Amaç A:
Umay Ana metnine göre aşağıdaki soruları yanıtlayın.
(i) Umay Ana'nın mitik ve kozmik alanda çok geniş bir faaliyet içinde görülmesi neye bağlanıyor?
(ii) Umay Ana gökten yere hangi yolla iner?
(iii) Umay Ana'nın süt damlalarını getirdiği süt gölü göğün kaçıncı katındadır?
Amaç B:
Umay Ana metninin "Umay Ana’nın Divan" sözcüklerini içeren yerle açılıp "faaliyet içinde görülür." ile kapanan kısmını hiçbir değişiklik yapmadan yazın.

== Seçilmiş Metin

Umay Ana’nın Divan şiirindeki gölgesi: Hümâ

Bu kadarlık bir beyit seçkisi bile Divan şiirindeki hümânın Türk mitolojisindeki Umay Ana’nın kuş biçimli bir göstereni olduğunu belgelemeye kâfidir. Dosyamızda söylediğimiz gibi, bir millet hangi inanç ve kültür dairesine girerse girsin, kendi irsî kodlarını bir şekilde yeni inanç ve kültür dairesinin unsurlarıyla harmanlayarak onu yaşatmaya devam etmektedir.

UMAY ANA, Türk mitolojisinin en kadim mitsel figürlerinden biridir. Türk mitolojisinin muhtemelen ilk teşekkül eden mitsel figürlerinden biri olduğu için, bu durumun doğal bir sonucu olarak mitik ve kozmik alanda çok geniş bir faaliyet içinde görülür. 

Umay Ana’nın bu faaliyetlerini şöyle sıralayabiliriz: Ocak iyesidir. Aşk ve sevgi tanrıçasıdır. Gümüş saçlı güzel yüzlü bir kadındır. Hayat unsurları olan güneş ve sudur. Kadın, çocuk ve hayvanların koruyucusudur. Güneş olup doğar ya da güneşi doğdurur. Her türlü meteorolojik olayı başlatır. Gökyüzünde yaşar, semayı mekân tutar. Çoban Yıldızı ve aydır. Kanatlı ata biner yahut kanatlı attır. Koruyup gözetici bir ilâhe olduğu için ulu bir akkuş kılığına girip kavminin üzerinde uçarak gölgesiyle kut verir. Geyiğe dönüşür veya geyiktir. Bolluk ve bereket ilâhesidir. Gökten inerken ellerinde kayın yahut kavak ağacı vardır. Gökten yere gökkuşağı yoluyla iner. Bulutların üzerinde yuva yapar. Kimi zaman can alıcı bir ruh, kimi zaman da savaş ilâhesidir. Göğün dördüncü katında bulunan süt gölünden getirdiği süt damlalarındaki kut, ana rahmindeki çocuklara can verir. Doğum ilâhesidir. Elinde tuttuğu ok ve yaydan dolayı hem muharip hem de avcıdır.

====
== Veri Kümesi

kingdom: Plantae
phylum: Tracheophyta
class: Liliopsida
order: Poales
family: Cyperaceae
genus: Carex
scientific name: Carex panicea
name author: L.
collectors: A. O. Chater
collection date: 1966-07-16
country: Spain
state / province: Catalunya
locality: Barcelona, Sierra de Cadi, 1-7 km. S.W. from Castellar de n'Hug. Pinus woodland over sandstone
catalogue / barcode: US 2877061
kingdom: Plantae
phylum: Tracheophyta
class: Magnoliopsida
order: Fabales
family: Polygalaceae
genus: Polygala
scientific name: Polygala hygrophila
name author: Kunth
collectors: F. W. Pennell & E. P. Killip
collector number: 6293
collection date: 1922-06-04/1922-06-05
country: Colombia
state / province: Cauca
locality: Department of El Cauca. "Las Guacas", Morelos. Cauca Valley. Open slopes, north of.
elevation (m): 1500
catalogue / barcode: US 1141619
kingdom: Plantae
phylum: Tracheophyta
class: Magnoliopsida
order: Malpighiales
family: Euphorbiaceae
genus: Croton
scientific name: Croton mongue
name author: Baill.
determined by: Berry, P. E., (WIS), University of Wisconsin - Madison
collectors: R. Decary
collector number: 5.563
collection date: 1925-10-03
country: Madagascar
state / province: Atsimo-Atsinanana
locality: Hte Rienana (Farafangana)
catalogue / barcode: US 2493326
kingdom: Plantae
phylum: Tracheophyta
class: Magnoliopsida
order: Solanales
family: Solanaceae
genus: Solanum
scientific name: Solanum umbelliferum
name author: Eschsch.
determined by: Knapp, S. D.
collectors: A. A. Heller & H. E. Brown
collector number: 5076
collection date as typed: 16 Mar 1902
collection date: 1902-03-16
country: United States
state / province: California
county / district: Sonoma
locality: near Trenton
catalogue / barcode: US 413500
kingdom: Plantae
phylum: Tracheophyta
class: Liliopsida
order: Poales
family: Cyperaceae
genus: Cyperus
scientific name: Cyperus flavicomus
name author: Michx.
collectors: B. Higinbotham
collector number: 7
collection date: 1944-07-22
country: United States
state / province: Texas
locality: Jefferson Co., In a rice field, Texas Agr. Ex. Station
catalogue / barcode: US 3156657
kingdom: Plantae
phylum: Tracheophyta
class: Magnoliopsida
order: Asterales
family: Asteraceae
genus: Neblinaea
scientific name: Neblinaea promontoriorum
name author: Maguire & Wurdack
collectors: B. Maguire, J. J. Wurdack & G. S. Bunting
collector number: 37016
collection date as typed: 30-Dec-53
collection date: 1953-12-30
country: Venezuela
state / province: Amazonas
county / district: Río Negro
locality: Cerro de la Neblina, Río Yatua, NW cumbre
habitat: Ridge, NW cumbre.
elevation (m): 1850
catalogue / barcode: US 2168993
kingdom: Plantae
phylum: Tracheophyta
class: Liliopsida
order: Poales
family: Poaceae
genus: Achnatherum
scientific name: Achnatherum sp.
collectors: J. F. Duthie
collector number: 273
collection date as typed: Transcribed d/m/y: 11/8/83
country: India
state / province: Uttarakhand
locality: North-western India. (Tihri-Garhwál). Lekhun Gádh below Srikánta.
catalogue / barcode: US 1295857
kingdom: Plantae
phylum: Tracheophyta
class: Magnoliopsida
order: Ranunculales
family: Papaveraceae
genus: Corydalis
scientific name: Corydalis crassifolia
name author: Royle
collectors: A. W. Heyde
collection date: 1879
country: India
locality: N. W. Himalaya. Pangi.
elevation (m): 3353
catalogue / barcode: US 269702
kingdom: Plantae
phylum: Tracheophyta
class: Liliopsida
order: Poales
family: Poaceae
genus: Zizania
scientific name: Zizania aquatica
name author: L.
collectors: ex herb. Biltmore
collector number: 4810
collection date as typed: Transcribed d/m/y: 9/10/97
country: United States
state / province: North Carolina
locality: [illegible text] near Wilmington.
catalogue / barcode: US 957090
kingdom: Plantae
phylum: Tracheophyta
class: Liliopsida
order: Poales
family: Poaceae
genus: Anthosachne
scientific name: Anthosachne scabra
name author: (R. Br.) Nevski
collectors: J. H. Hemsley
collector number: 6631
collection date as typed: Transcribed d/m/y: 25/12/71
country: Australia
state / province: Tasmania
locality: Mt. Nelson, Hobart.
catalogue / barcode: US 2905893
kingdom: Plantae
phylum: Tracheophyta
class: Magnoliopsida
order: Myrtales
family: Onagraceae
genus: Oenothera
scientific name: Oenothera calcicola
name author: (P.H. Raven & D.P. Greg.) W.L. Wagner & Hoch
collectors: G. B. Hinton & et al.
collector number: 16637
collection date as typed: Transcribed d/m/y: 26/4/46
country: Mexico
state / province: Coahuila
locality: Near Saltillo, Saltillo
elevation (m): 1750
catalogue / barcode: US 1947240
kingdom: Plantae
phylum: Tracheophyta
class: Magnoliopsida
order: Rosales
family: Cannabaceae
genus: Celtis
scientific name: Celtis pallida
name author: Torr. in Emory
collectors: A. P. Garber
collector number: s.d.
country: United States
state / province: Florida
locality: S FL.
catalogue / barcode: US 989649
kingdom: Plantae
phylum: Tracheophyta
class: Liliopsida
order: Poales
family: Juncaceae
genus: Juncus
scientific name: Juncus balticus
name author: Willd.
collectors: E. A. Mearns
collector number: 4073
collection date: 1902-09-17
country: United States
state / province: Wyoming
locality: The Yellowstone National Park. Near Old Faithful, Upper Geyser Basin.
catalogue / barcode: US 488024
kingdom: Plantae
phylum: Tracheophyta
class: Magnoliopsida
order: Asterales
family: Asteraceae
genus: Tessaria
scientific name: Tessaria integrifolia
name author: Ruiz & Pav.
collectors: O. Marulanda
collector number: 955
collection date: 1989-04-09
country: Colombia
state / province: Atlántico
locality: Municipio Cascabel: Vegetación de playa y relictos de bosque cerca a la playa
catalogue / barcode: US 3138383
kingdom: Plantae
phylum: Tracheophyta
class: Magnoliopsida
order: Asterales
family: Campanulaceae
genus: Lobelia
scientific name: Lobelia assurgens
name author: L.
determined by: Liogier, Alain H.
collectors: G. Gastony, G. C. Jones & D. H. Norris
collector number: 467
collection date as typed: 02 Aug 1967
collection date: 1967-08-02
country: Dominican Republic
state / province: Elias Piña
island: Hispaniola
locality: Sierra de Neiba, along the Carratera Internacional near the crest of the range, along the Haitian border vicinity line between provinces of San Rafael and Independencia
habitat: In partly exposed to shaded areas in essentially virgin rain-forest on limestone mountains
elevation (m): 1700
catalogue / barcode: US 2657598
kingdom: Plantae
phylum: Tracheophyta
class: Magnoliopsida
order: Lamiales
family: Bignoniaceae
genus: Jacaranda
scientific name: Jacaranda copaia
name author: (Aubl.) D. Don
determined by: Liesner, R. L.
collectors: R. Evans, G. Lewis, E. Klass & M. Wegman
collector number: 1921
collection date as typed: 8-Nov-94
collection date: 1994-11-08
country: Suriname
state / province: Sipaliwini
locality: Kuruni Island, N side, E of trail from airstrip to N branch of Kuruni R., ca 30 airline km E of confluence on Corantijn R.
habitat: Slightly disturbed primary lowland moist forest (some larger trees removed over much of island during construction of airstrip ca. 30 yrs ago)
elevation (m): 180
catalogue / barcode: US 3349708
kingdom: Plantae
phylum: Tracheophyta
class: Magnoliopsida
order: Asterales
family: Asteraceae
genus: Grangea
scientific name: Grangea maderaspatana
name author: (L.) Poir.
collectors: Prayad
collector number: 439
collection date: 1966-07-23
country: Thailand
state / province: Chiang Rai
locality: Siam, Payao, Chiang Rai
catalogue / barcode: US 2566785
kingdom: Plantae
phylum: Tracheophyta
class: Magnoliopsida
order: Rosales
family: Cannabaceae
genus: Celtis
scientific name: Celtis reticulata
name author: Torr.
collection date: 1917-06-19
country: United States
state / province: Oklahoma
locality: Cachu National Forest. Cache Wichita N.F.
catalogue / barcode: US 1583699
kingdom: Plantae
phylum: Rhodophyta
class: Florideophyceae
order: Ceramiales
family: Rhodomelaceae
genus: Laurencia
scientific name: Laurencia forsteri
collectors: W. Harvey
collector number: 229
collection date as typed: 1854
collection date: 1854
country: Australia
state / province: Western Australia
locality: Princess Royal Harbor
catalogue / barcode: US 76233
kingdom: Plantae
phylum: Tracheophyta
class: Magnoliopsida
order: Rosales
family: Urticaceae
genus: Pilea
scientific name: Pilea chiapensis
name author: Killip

====

Yanıt A:
(i) Türk mitolojisinde muhtemelen ilk teşekkül eden mitsel figürlerden biri olmasına.
(ii) Gökkuşağı yoluyla.
(iii) Dördüncü katında.

Yanıt B:
Umay Ana’nın Divan şiirindeki gölgesi: Hümâ

Bu kadarlık bir beyit seçkisi bile Divan şiirindeki hümânın Türk mitolojisindeki Umay Ana’nın kuş biçimli bir göstereni olduğunu belgelemeye kâfidir. Dosyamızda söylediğimiz gibi, bir millet hangi inanç ve kültür dairesine girerse girsin, kendi irsî kodlarını bir şekilde yeni inanç ve kültür dairesinin unsurlarıyla harmanlayarak onu yaşatmaya devam etmektedir.

UMAY ANA, Türk mitolojisinin en kadim mitsel figürlerinden biridir. Türk mitolojisinin muhtemelen ilk teşekkül eden mitsel figürlerinden biri olduğu için, bu durumun doğal bir sonucu olarak mitik ve kozmik alanda çok geniş bir faaliyet içinde görülür.